LIST OF TASKS:
1 - Answer these questions about the kernel C++ thread:
(a) How many people does the quoted estimate say would download and compile a single version of the kernel with the module?
(b) How many seconds does the example assume a source file takes to compile in C++?
(c) According to the reply, which kernel version would those people be compiling instead of 2.6.16.12?
2 - Give the part of the kernel C++ thread that begins at the words "Should be similar" and stops after "C++ modules etc.", renaming "bad idea" to "poor idea".

SELECTED PASSAGE:

+-------+

Since we're now discussing how to effectively port the kernel to C++, 
I'd suggest getting g++ to accept these structure initializers, and move 
them incrementally to standard C++ code.

Should be similar to the conversion to C99 initializers.

>>
>> I agree, it would be a bad idea to compile the existing C code by 
>> g++.  The good idea is to be able to produce new C++ modules etc.
>
> No, this is a reason why C++ modules are _not_ a good idea.  If you 
> could write the module in C or C++, but in C++ it compiled 100-200% 
> slower, then you would write it in C.  Why?  A simple matter of numbers:
>
> Say it takes you 100 hours to write and debug the module in C++, and 
> 140 to write and debug it in C.  I estimate that at least 200,000 
> people would download and compile a single version of the kernel with 
> your module (not an unreasonable estimate).  Note that I'm not even 
> including the people who do repeated regression testing of versions, 
> or people who download and compile multiple versions of the kernel.   
> If the source file takes an average of 1.0 seconds to compile in C and 
> 2.0 seconds to compile in C++, then:
>
> (2.0 sec - 1.0 sec) * 200,000 = 200,000 seconds = 55.6 hours
> 140 hours - 100 hours = 40 hours
> 40 hours < 55.6 hours
>
> So for a single version of the kernel your module, you've already 
> wasted 15.6 hours of time across people using it.  Over time that 
> number is just going to grow, _especially_ if people start writing 
> more and more modules in C++ because they can.  If you want to build 
> C++ in the kernel, write a compiler that does not include all the 
> problematic C++ features that add so much parsing time (overloaded 
> operators, etc).
>
>

It looks like you don't value your time much. You're comparing human 
time (yours!) to machine time.

If we accept your 1.4 C++ vs C factor, then these 200,000 people would 
be compiling 2.6.24 instead of 2.6.16.12.

(Of course, not all code benefits equally from C++. I'd guess the VM 
internals wouldn't benefit as much, filesystems and drivers benefiting a 
lot).

+-------+

Items from a dataset
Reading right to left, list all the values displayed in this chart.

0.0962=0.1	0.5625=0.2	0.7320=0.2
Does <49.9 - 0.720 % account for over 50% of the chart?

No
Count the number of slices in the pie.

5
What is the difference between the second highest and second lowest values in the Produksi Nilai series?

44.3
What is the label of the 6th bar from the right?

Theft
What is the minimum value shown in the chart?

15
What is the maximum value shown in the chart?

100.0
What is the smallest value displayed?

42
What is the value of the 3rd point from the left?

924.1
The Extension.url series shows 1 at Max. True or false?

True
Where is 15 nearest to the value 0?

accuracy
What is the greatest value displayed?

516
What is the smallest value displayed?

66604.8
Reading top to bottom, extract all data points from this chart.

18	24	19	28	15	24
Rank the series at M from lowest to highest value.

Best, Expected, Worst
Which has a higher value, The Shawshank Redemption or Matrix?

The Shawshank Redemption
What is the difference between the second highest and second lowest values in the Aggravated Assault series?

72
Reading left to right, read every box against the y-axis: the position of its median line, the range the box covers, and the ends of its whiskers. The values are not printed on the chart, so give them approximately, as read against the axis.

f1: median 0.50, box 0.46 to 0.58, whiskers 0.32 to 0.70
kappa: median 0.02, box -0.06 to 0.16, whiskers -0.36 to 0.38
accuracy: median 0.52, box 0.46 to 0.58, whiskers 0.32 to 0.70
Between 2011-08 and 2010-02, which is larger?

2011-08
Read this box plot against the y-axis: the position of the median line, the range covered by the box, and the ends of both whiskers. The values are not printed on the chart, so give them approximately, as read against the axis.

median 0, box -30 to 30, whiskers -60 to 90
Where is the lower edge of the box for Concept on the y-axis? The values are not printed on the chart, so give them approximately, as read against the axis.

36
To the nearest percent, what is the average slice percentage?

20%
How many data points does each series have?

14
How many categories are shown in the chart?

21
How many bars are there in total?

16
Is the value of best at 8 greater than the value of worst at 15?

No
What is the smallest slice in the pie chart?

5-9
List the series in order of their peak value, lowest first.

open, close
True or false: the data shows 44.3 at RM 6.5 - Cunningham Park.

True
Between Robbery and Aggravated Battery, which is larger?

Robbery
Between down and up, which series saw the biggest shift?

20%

+-------+

RESULTS OF THE EXERCISE:
1 -
(a) At least 200,000
(b) 2.0 seconds
(c) 2.6.24

2 -
Should be similar to the conversion to C99 initializers.

>>
>> I agree, it would be a poor idea to compile the existing C code by 
>> g++.  The good idea is to be able to produce new C++ modules etc.